* Data extract:
##########

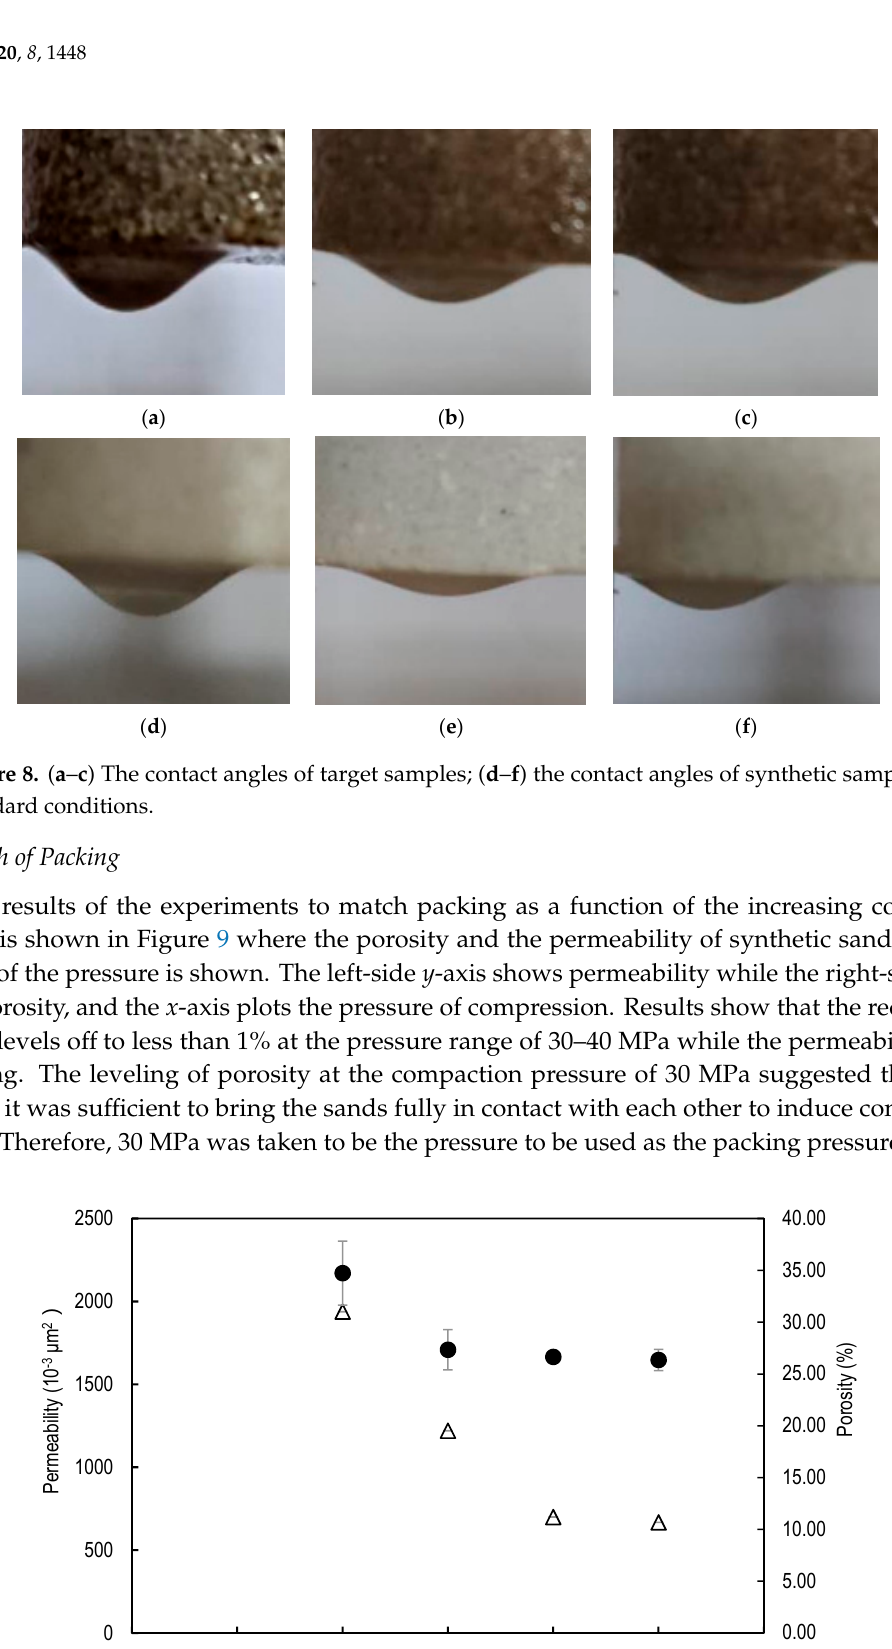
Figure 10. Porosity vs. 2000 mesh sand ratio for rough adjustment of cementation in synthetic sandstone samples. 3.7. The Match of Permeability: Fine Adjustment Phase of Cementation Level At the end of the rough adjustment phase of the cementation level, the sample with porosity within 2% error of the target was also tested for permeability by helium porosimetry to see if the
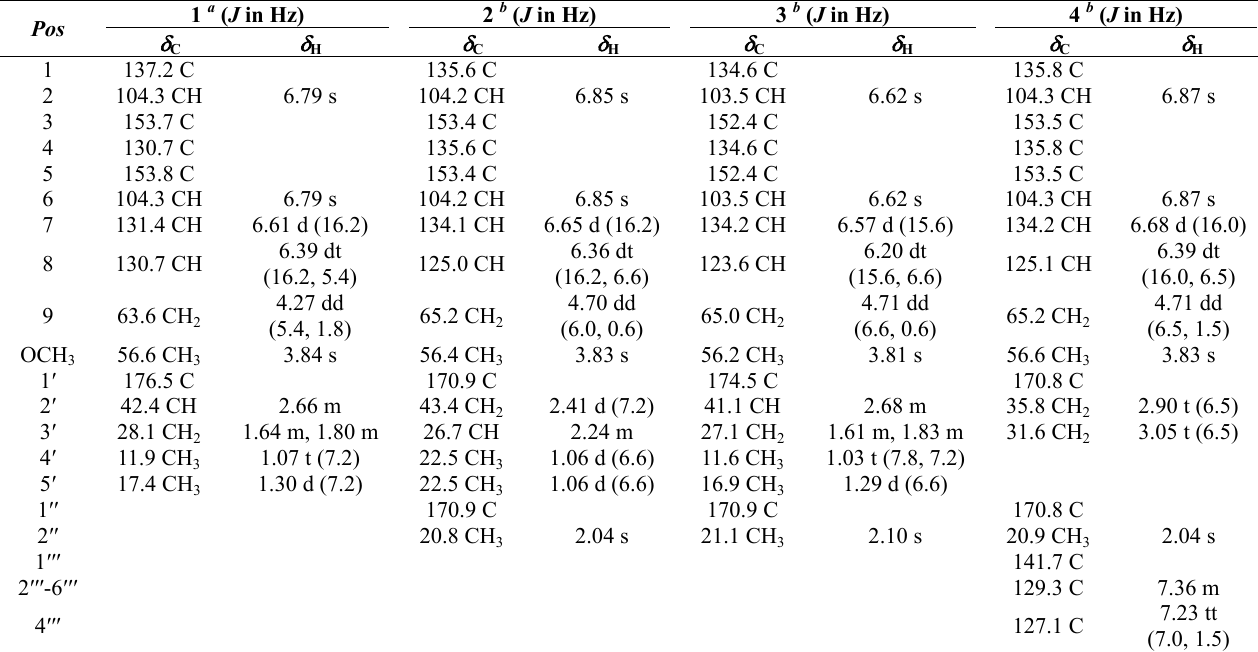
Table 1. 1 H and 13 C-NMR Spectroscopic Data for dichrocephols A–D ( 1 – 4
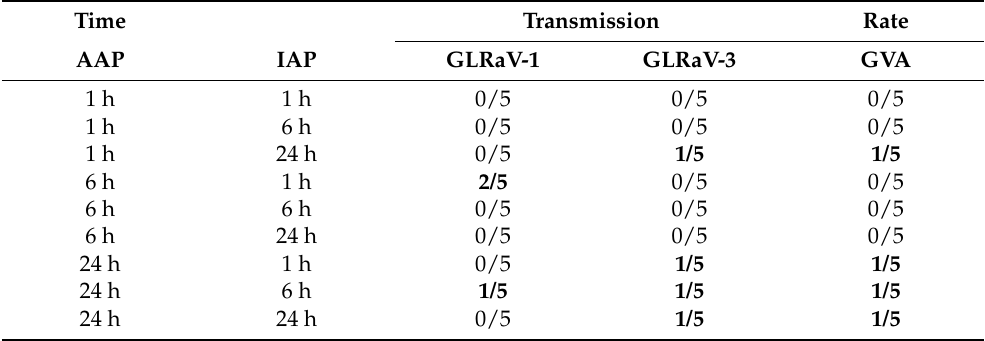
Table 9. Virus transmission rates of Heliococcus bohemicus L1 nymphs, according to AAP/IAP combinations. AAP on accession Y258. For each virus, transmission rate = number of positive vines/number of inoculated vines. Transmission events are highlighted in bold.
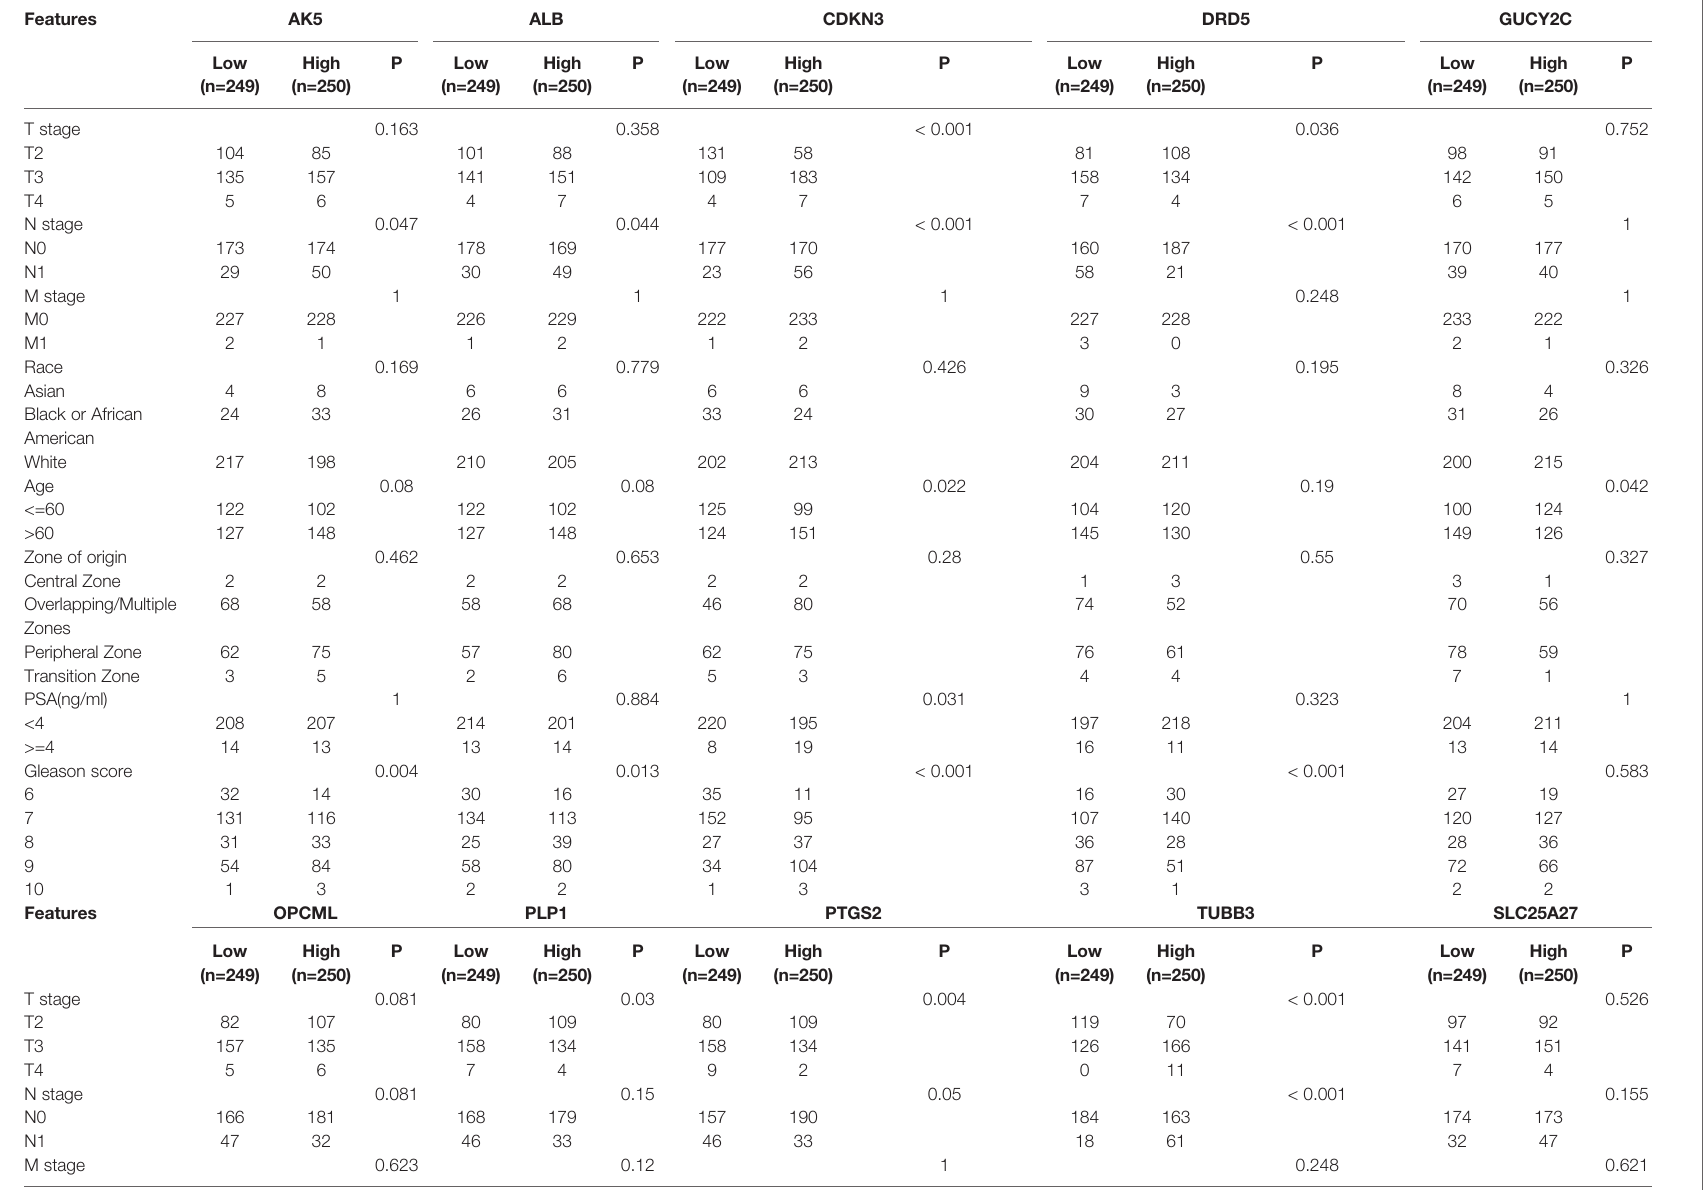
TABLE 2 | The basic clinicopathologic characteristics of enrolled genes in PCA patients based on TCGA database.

##########

* Exercise prompt: Omit the pictures and write out exactly the lines from the one containing "Table 9. Virus" through the last line of the material.

* Exercise solution:
Table 9. Virus transmission rates of Heliococcus bohemicus L1 nymphs, according to AAP/IAP combinations. AAP on accession Y258. For each virus, transmission rate = number of positive vines/number of inoculated vines. Transmission events are highlighted in bold.
TABLE 2 | The basic clinicopathologic characteristics of enrolled genes in PCA patients based on TCGA database.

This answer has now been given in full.